Amélie Nothomb affectionne les dialogues. Dans Cosmétique de l’ennemi, on retrouve son goût immodéré pour les joutes oratoires, où les remarques venues tout droit d’un comptoir du café du commerce voisinent avec des références à Spinoza ou à Pascal.

Deux héros : Jérôme Angust, le bien-nommé, et Textor Texel. Tiens, ce nom là sonne un peu comme le Pretextat Tach du premier roman d’Amélie, Hygiène de l’assassin. Il avait le goût des dates anniversaires, souvent macabres, des assassinats comme preuves irréfutables d’amour et des nourritures infâmes. Jérôme et Textor l’ont également. Mais on le sait, quand elle ne fait pas référence à son enfance, Amélie Nothomb tisse et retisse sur les mêmes thèmes sa toile éternelle où domine la recherche de l’absolu.

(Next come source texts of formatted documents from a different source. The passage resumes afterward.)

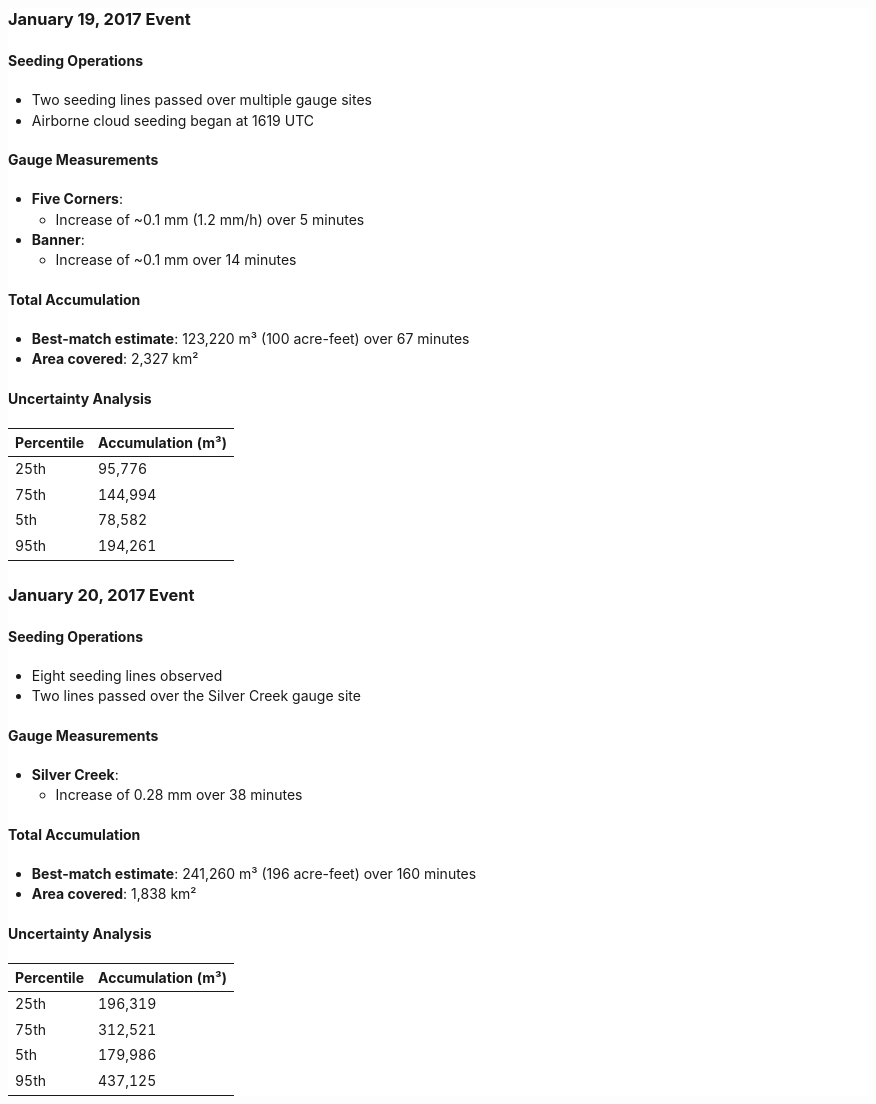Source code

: ### January 19, 2017 Event

#### Seeding Operations
- Two seeding lines passed over multiple gauge sites
- Airborne cloud seeding began at 1619 UTC

#### Gauge Measurements
- **Five Corners**: 
  - Increase of ~0.1 mm (1.2 mm/h) over 5 minutes
- **Banner**: 
  - Increase of ~0.1 mm over 14 minutes

#### Total Accumulation
- **Best-match estimate**: 123,220 m³ (100 acre-feet) over 67 minutes
- **Area covered**: 2,327 km²

#### Uncertainty Analysis
| Percentile | Accumulation (m³) |
|------------|-------------------|
| 25th       | 95,776            |
| 75th       | 144,994           |
| 5th        | 78,582            |
| 95th       | 194,261           |

### January 20, 2017 Event

#### Seeding Operations
- Eight seeding lines observed
- Two lines passed over the Silver Creek gauge site

#### Gauge Measurements
- **Silver Creek**: 
  - Increase of 0.28 mm over 38 minutes

#### Total Accumulation
- **Best-match estimate**: 241,260 m³ (196 acre-feet) over 160 minutes
- **Area covered**: 1,838 km²

#### Uncertainty Analysis
| Percentile | Accumulation (m³) |
|------------|-------------------|
| 25th       | 196,319           |
| 75th       | 312,521           |
| 5th        | 179,986           |
| 95th       | 437,125           |
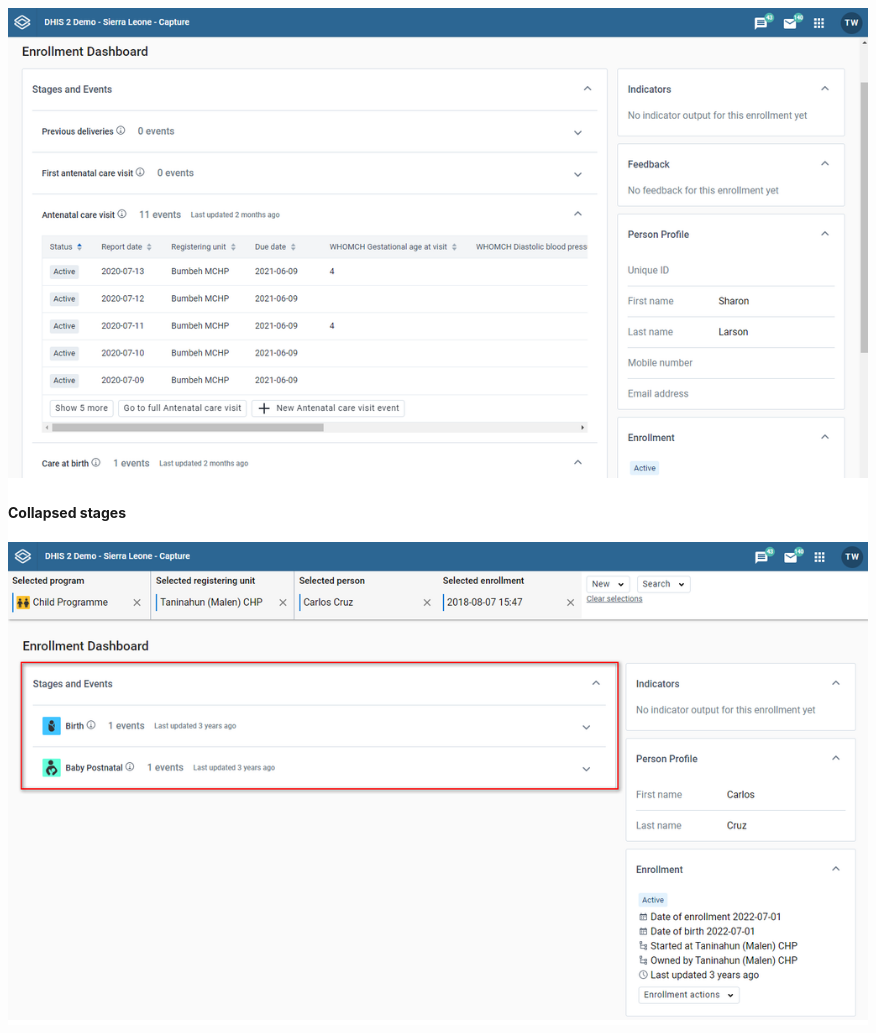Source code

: ![](resources/images/enrollment-dash-stages-events-02.png)

#### Collapsed stages

![](resources/images/enrollment-dash-stages-events-01.png)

Ici, Jérôme Angust, coincé dans un aéroport en attente d’un improbable avion, rencontre un bavard, Textor Texel, persuadé d’avoir tué – indirectement – un petit copain de classe qu’il détestait. Ce personnage est l’antithèse de Jérôme Angust. Ou plutôt son double négatif, tout ce qu’il déteste, bref son ennemi intérieur. Il lui raconte toute sa vie jusqu’au point culminant qui va faire de Jérôme Angust et de Textor Texel une seule et même personne.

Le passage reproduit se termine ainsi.